Fig. 2: Phonon-driven enhancement of second-harmonic generation.
From: Ultrafast simultaneous manipulation of multiple ferroic orders through nonlinear phonon excitation

a We used MIR pulses with a center frequency of 16.9 THz (69 meV) to drive the high-frequency A1 phonon in BiFeO3 at normal incidence. A probe beam at 800 nm was used for SHG with a 45° incidence in reflection geometry. b (Top panel) Electric field component of the MIR pump and Fourier spectrum (inset). (Middle panel) The MIR pump induces a 1.5% transient enhancement of the SHG intensity when polarized along PFE. (Bottom panel) Rotating the MIR pump polarization by 90° results in no pump-probe signal. c Dependence of the SHG signal on the center frequency of the MIR pump pulse.
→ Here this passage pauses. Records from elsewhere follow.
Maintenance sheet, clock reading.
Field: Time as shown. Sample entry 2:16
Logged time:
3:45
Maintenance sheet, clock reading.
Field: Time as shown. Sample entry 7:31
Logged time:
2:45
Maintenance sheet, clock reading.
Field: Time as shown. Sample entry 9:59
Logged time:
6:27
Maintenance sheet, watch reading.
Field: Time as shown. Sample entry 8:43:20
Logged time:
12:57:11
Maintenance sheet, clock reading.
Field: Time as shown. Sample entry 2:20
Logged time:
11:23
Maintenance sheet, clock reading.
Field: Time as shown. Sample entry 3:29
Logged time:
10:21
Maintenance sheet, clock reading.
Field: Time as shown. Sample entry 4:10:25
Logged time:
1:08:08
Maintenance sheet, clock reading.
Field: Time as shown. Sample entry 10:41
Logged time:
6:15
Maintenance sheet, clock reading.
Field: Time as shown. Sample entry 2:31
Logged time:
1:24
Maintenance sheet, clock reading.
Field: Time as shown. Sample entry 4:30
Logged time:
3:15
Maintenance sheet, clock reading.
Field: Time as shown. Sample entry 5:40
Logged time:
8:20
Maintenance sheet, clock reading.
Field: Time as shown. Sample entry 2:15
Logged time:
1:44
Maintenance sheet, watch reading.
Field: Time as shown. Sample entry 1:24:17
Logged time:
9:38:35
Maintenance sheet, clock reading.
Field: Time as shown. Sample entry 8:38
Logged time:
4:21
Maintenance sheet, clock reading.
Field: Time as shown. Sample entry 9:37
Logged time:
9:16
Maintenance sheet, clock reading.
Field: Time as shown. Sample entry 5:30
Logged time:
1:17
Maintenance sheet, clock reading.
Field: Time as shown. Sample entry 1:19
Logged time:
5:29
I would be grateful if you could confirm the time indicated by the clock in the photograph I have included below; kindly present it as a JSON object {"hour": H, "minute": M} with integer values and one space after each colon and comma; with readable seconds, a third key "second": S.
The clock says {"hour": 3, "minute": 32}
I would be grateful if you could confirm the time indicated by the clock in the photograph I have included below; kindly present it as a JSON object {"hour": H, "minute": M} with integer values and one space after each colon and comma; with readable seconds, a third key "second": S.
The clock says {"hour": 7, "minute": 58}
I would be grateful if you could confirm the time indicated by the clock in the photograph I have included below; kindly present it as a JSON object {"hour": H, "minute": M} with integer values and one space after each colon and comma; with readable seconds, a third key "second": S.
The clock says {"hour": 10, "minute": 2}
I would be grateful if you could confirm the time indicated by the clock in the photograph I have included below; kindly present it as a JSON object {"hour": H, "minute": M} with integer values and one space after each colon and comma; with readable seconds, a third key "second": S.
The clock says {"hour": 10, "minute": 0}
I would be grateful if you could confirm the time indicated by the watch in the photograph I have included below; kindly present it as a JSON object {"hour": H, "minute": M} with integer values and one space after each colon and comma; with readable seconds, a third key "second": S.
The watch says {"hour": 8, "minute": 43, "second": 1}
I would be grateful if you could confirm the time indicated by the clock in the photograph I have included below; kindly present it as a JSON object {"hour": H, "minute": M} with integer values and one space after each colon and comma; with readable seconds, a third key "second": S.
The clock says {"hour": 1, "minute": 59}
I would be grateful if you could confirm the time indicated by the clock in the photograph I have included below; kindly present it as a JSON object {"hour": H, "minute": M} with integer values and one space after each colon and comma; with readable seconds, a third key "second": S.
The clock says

The signal becomes nonzero as the frequency of the pump pulse approaches that of the high-frequency A1 mode, indicating a phonon-driven mechanism. Vertical error bars represent the standard deviation. Horizontal bars are the bandwidths of the mid-infrared pump pulses. d Linear dependence of the light-induced change in second-harmonic polarization on the pump fluence, consistent with nonlinear phononic rectification and ionic Raman scattering34. Vertical error bars represent the standard deviation.